▸ **STATED GOAL**
In the lines starting at the one that contains "Daily round, watch reading" and ending at the one that contains "Noted: **3:24:40**", replace "current time" with "present time" and write those lines out again with nothing else changed. Leave the pictures out.

▸ **RECORDS FOR THE TASK**
☆ ☆ ☆ ☆ ☆

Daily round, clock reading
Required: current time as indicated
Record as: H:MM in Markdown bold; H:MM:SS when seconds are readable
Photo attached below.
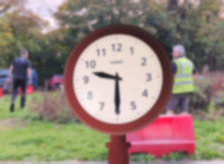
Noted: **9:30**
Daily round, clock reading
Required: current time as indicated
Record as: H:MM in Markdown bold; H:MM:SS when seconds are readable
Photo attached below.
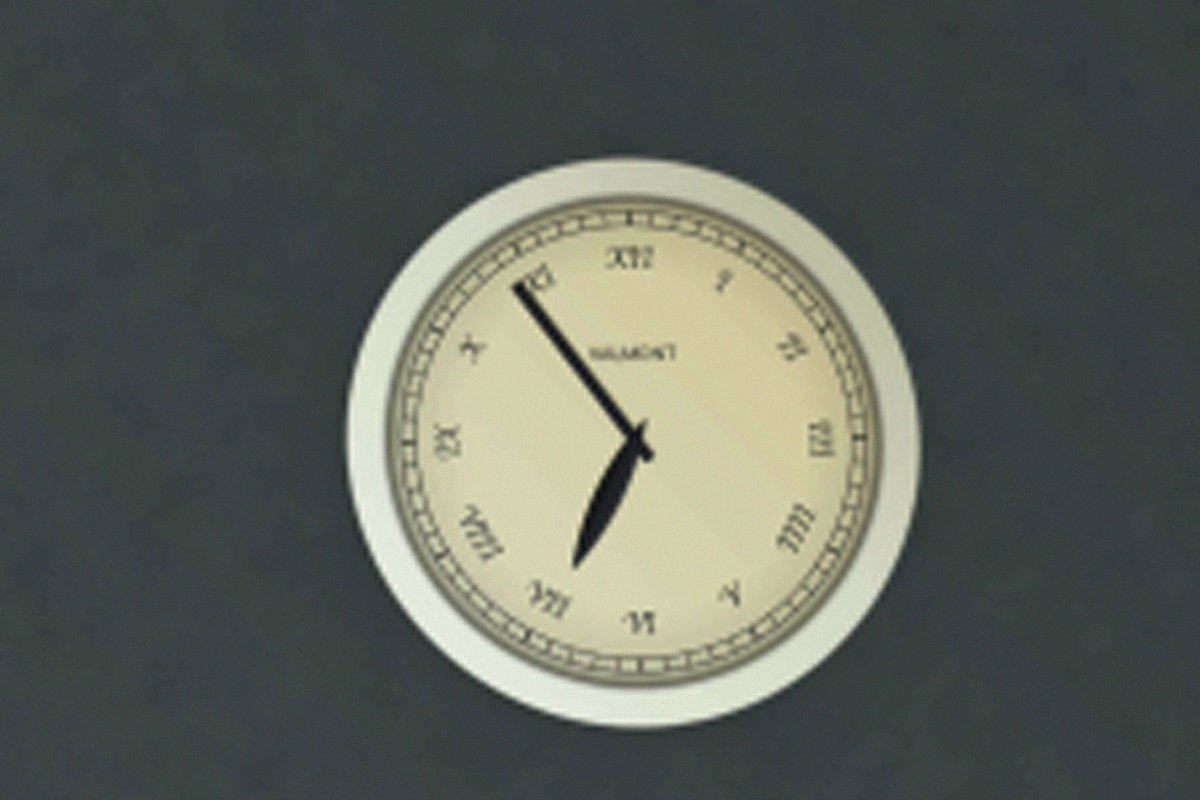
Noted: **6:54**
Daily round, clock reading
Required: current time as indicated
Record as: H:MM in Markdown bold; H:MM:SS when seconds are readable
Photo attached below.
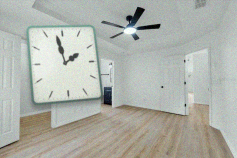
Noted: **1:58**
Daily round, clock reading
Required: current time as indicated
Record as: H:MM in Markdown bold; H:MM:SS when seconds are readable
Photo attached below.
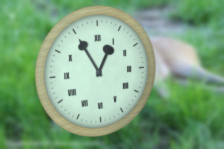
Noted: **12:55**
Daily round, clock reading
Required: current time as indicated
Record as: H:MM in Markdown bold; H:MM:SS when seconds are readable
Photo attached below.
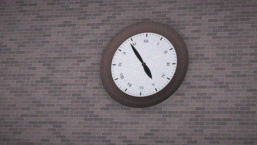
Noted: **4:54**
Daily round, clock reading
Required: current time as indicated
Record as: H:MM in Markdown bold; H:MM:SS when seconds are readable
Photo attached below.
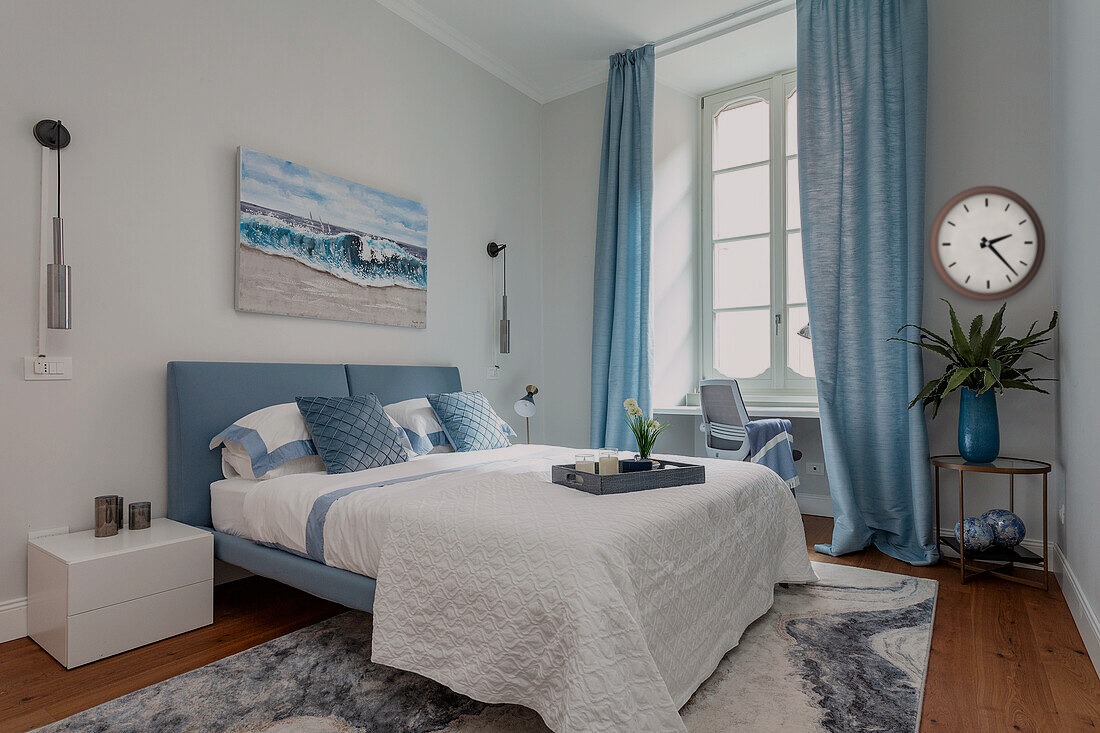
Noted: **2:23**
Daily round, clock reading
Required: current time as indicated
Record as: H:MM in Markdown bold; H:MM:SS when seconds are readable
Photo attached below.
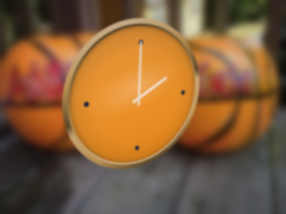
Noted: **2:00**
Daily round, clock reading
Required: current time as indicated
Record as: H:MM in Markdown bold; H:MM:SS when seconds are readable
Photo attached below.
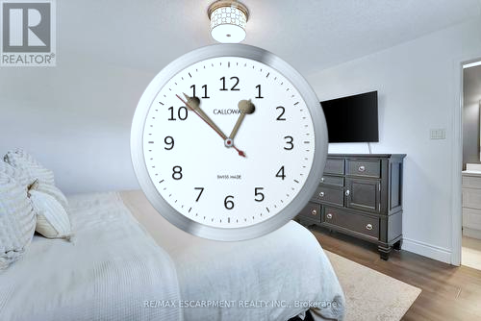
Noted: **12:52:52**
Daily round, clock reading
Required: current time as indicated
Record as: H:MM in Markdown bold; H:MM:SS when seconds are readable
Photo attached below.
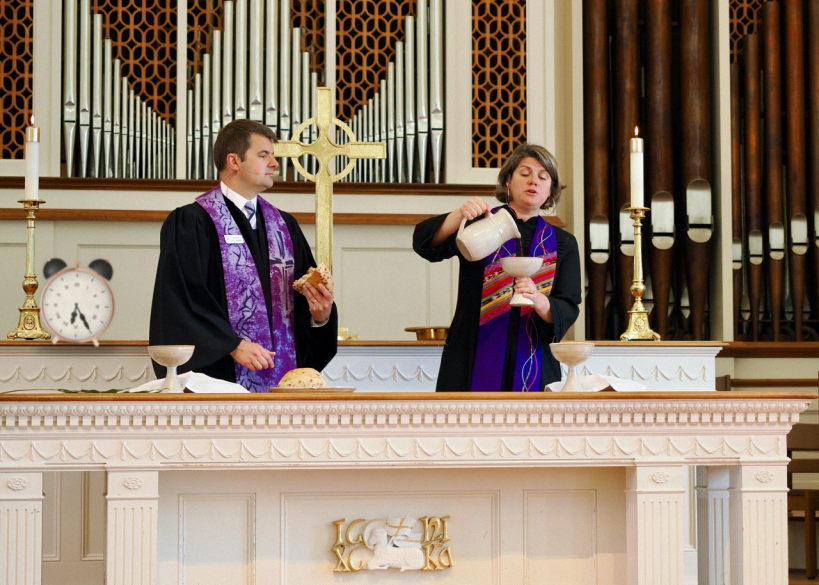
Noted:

☆ ☆ ☆ ☆ ☆

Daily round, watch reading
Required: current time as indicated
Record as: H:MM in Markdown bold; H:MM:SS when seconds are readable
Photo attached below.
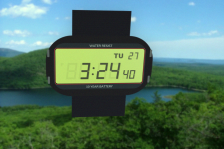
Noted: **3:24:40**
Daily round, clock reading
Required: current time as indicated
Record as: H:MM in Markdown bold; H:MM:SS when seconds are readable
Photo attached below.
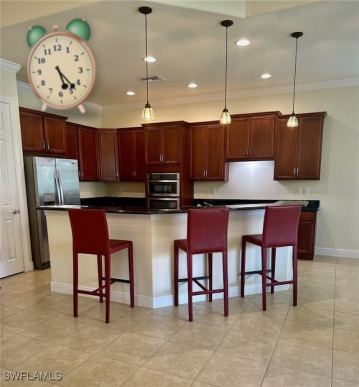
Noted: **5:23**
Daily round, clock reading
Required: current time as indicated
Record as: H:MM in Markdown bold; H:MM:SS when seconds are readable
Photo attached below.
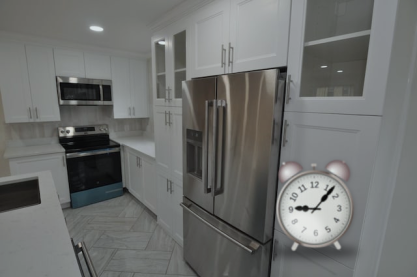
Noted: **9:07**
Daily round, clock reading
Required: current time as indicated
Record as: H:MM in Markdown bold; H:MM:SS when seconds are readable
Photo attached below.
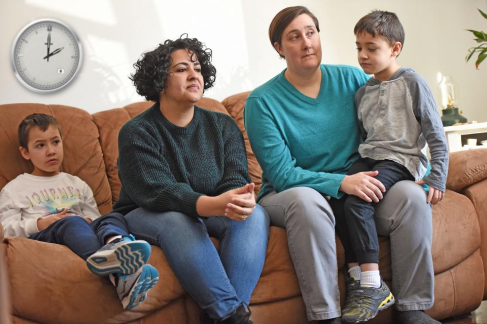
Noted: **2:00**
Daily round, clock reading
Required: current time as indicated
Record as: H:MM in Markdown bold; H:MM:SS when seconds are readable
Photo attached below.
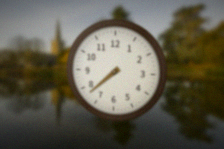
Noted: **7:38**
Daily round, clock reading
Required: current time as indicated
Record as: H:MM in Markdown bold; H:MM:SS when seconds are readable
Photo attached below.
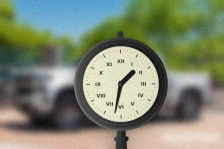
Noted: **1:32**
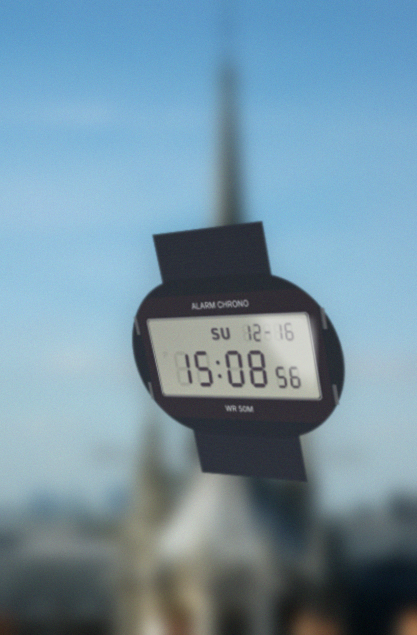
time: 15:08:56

☆ ☆ ☆ ☆ ☆

▸ **SOLUTION FOR THIS EXERCISE**
Daily round, watch reading
Required: present time as indicated
Record as: H:MM in Markdown bold; H:MM:SS when seconds are readable
Photo attached below.
Noted: **3:24:40**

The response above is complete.